Digital Logos Edition
Balancing reverence for the text with rigorous scholarship, Sarna’s commentary is an illuminating and exhaustive treatment of Genesis. Included with the line-by-line analysis are thirty excursuses, and helpful maps. The commentary also features expository sections, including “Eden and the Expulsion: The Human Condition,” “The Depravity of Canaan,” “God’s Election of Abraham,” “Isaac, Father of Two Nations,” “Joseph’s Liberation and Rise to Power,” and many others.
This resource is available as part of the JPS Tanakh Commentary Collection (11 volumes).
“It takes the initial word be-reʾshit2 to mean ‘at the beginning of time’ and thus makes a momentous assertion about the nature of God: that He is wholly outside of time, just as He is outside of space, both of which He proceeds to create. In other words, for the first time in the religious history of the Near East, God is conceived as being entirely free of temporal and spatial dimensions.” (Page 5)

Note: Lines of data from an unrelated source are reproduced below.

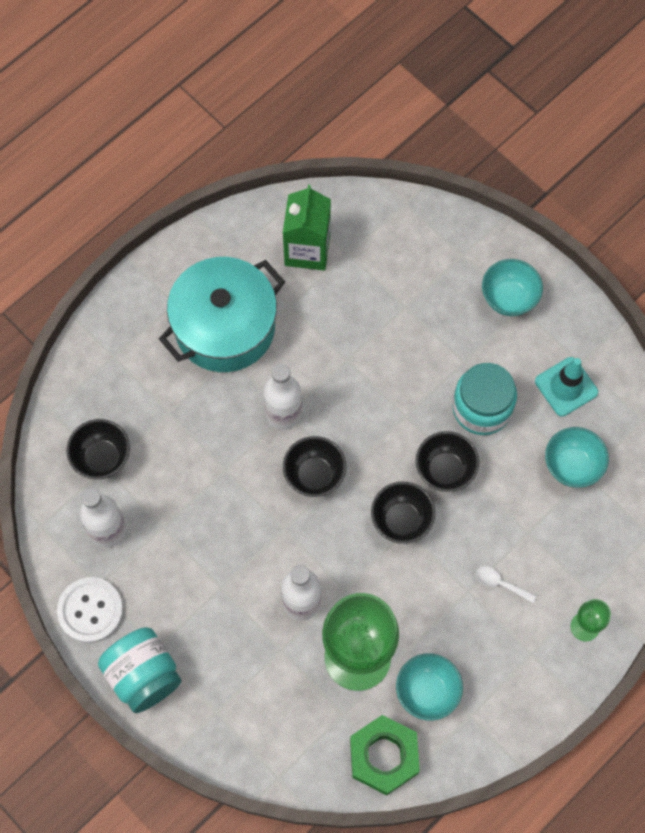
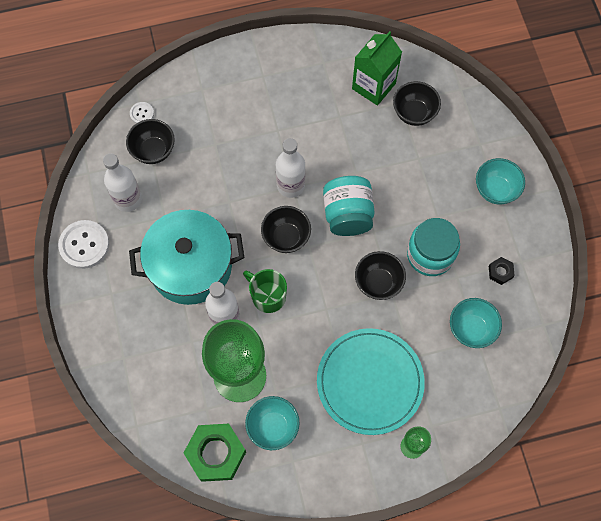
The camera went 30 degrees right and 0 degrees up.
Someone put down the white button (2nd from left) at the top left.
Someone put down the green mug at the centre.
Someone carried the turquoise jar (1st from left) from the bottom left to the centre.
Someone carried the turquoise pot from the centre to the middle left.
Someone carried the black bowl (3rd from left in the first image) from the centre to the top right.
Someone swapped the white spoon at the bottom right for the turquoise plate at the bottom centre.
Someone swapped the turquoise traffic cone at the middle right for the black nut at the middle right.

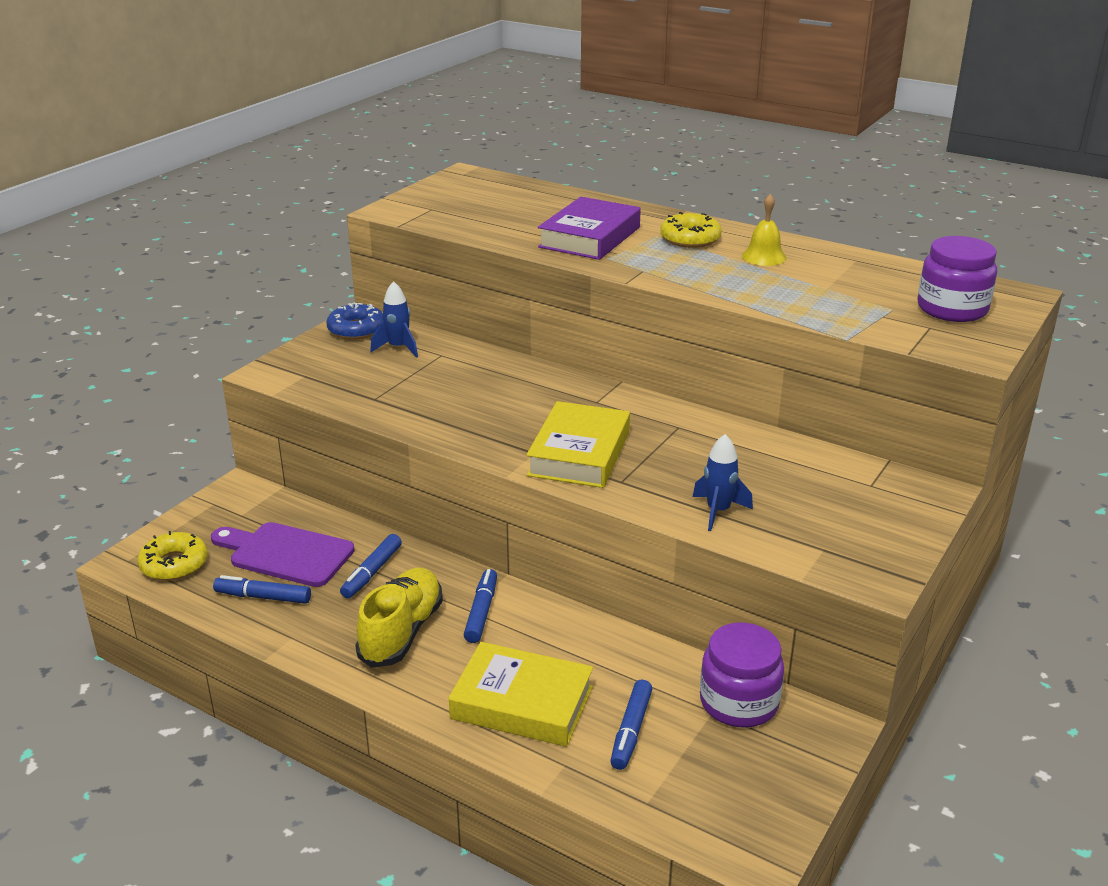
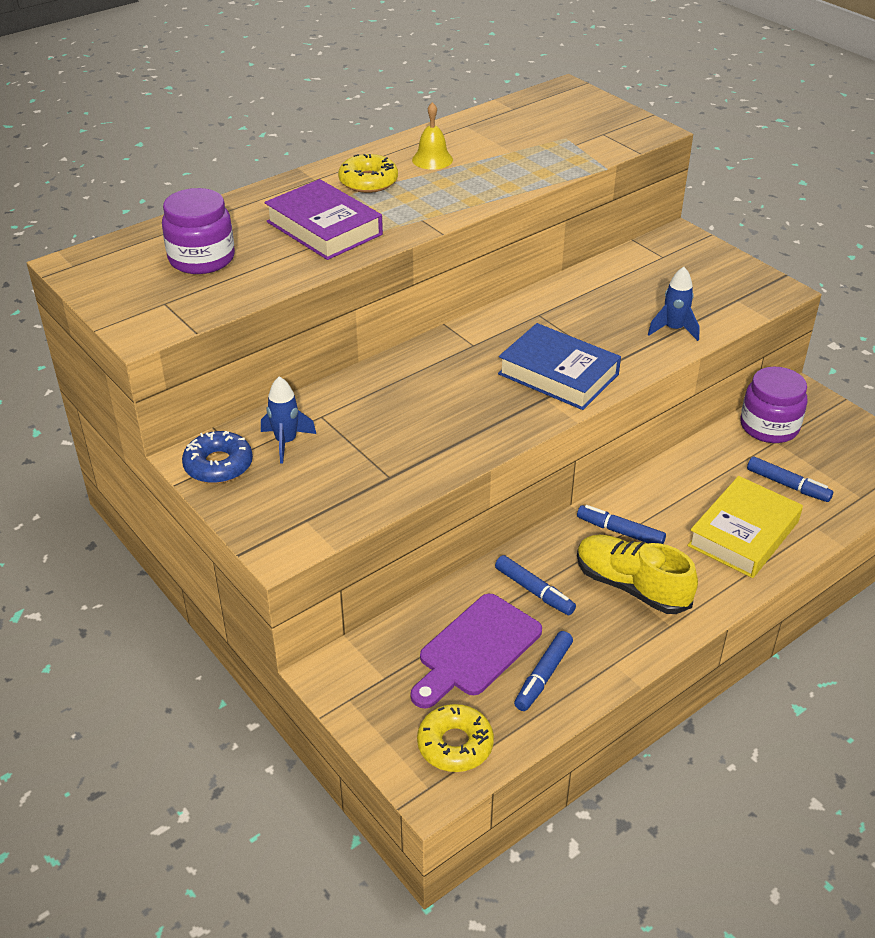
The camera went 70 degrees left and 10 degrees up.
Someone carried the purple jar (2nd from left in the first image) from the top right to the top left.
Someone repainted the yellow book (2nd from left) at the centre, which became the blue book at the centre.

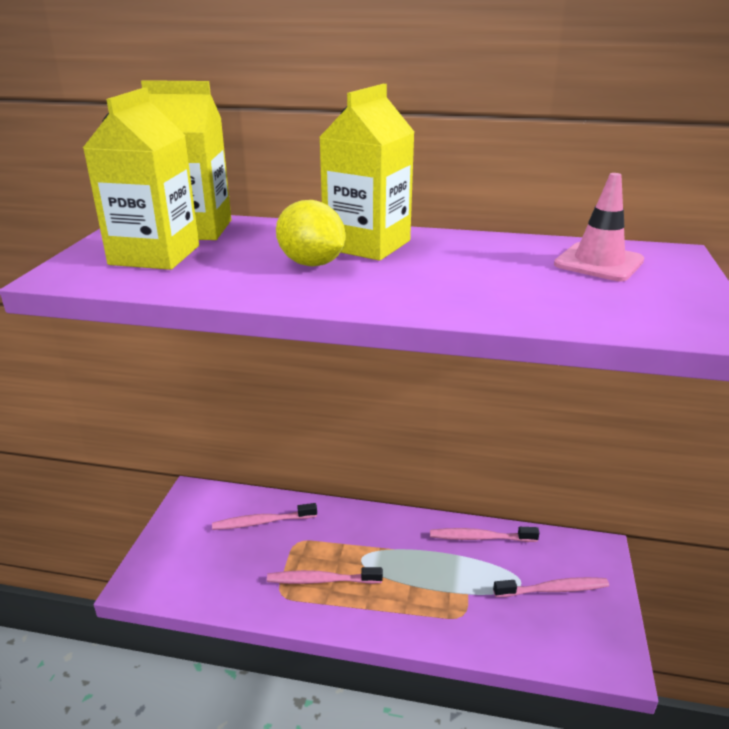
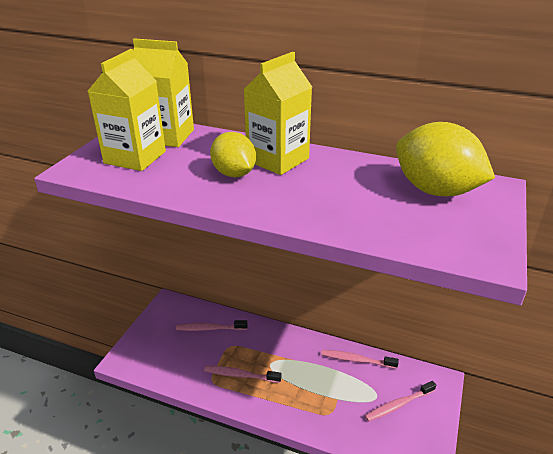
The camera went 10 degrees right and 5 degrees up.
Someone swapped the pink traffic cone at the top right for the yellow lemon (2nd from left) at the middle right.
Someone rotated the pink toothbrush (4th from left) at the bottom right by 150 degrees clockwise.

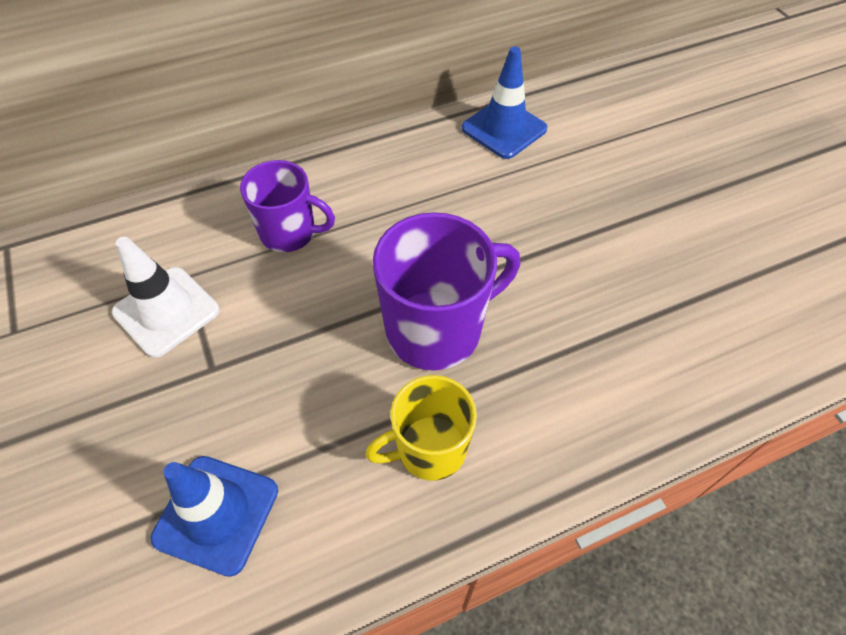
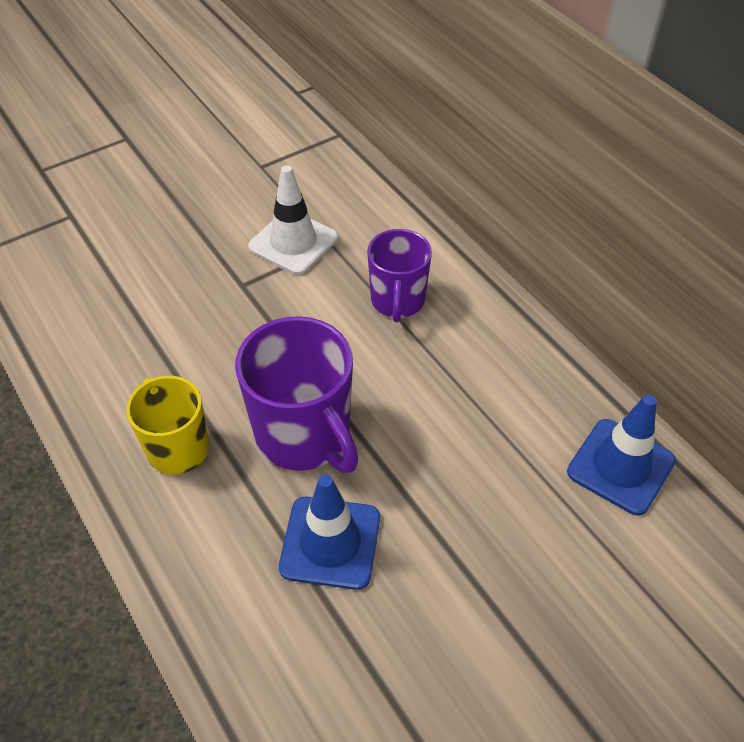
The camera went 80 degrees right and 5 degrees down.
Someone carried the blue traffic cone (1st from left) from the bottom left to the bottom centre.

“The biblical Creation narrative is a document of faith. It is a quest for meaning and a statement of a religious position. It enunciates the fundamental postulates of the religion of Israel, the central ideas and concepts that animate the whole of biblical literature. Its quintessential teaching is that the universe is wholly the purposeful product of divine intelligence, that is, of the one self-sufficient, self-existing God, who is a transcendent Being outside of nature and who is sovereign over space and time.” (Pages 2–3)
“In the present passage, then, it is best to understand ‘knowledge of good and bad’ as the capacity to make independent judgments concerning human welfare.” (Page 19)

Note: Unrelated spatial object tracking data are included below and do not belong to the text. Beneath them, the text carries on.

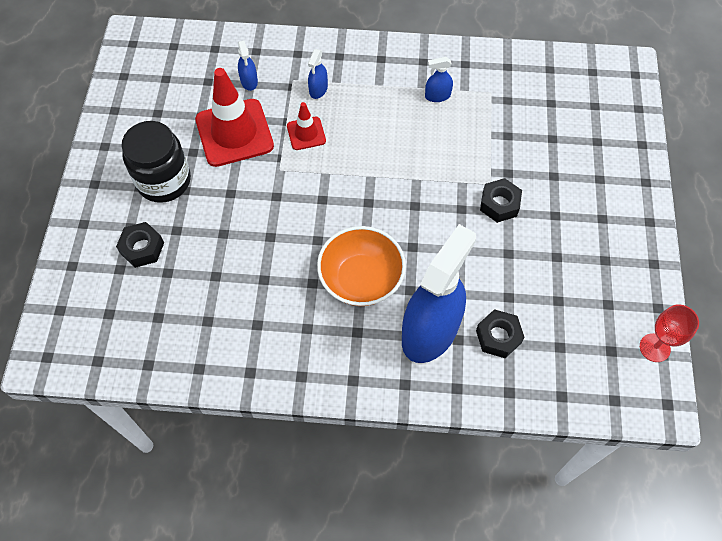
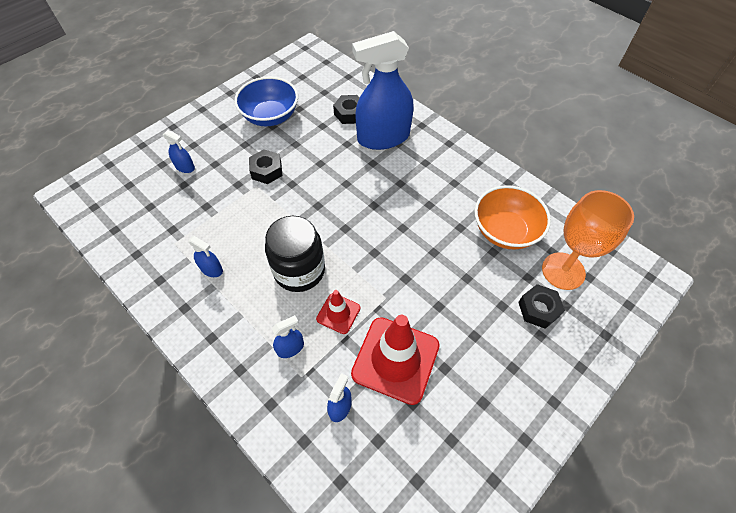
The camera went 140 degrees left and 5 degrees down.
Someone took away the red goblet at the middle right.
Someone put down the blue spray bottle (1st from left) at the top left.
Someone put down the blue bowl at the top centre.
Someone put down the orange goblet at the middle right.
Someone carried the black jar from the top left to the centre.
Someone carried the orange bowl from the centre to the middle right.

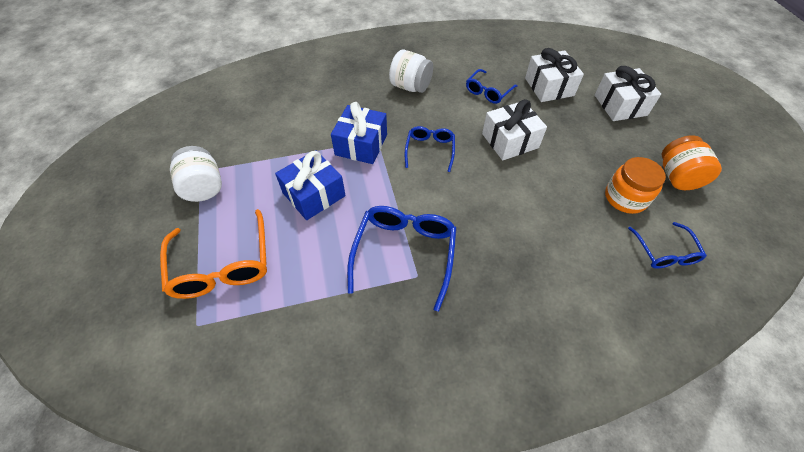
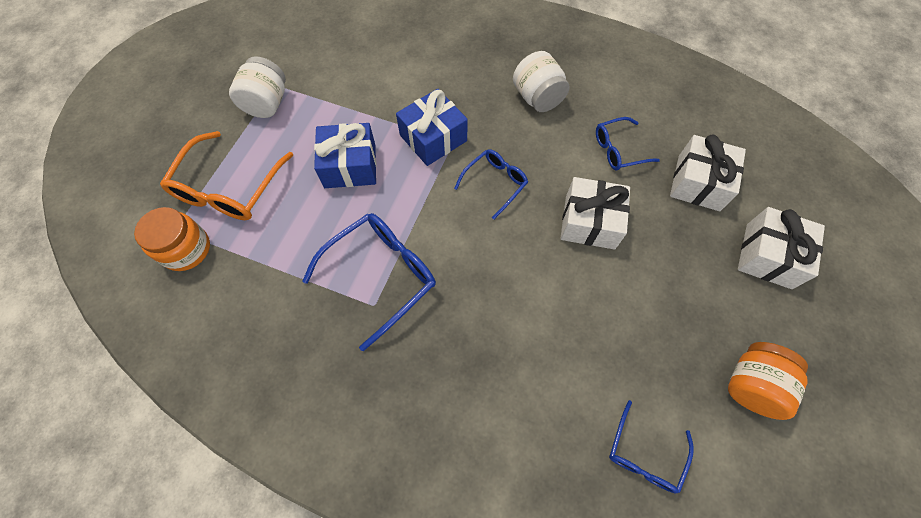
The camera went 35 degrees right and 10 degrees up.
Someone carried the orange jar (1st from left) from the middle right to the middle left.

“Never are these creatures accorded divine attributes, nor is there anywhere a suggestion that their struggle against God could in any way have posed a challenge to His sovereign rule.” (Pages 2–3)
“The sentencing ends on an ironic note. Human beings had attempted to elevate themselves to the level of the divine. All they achieved was to condemn themselves to a ceaseless, brutal struggle for subsistence, with the consciousness of the fragility of life ever hanging over them.” (Page 29)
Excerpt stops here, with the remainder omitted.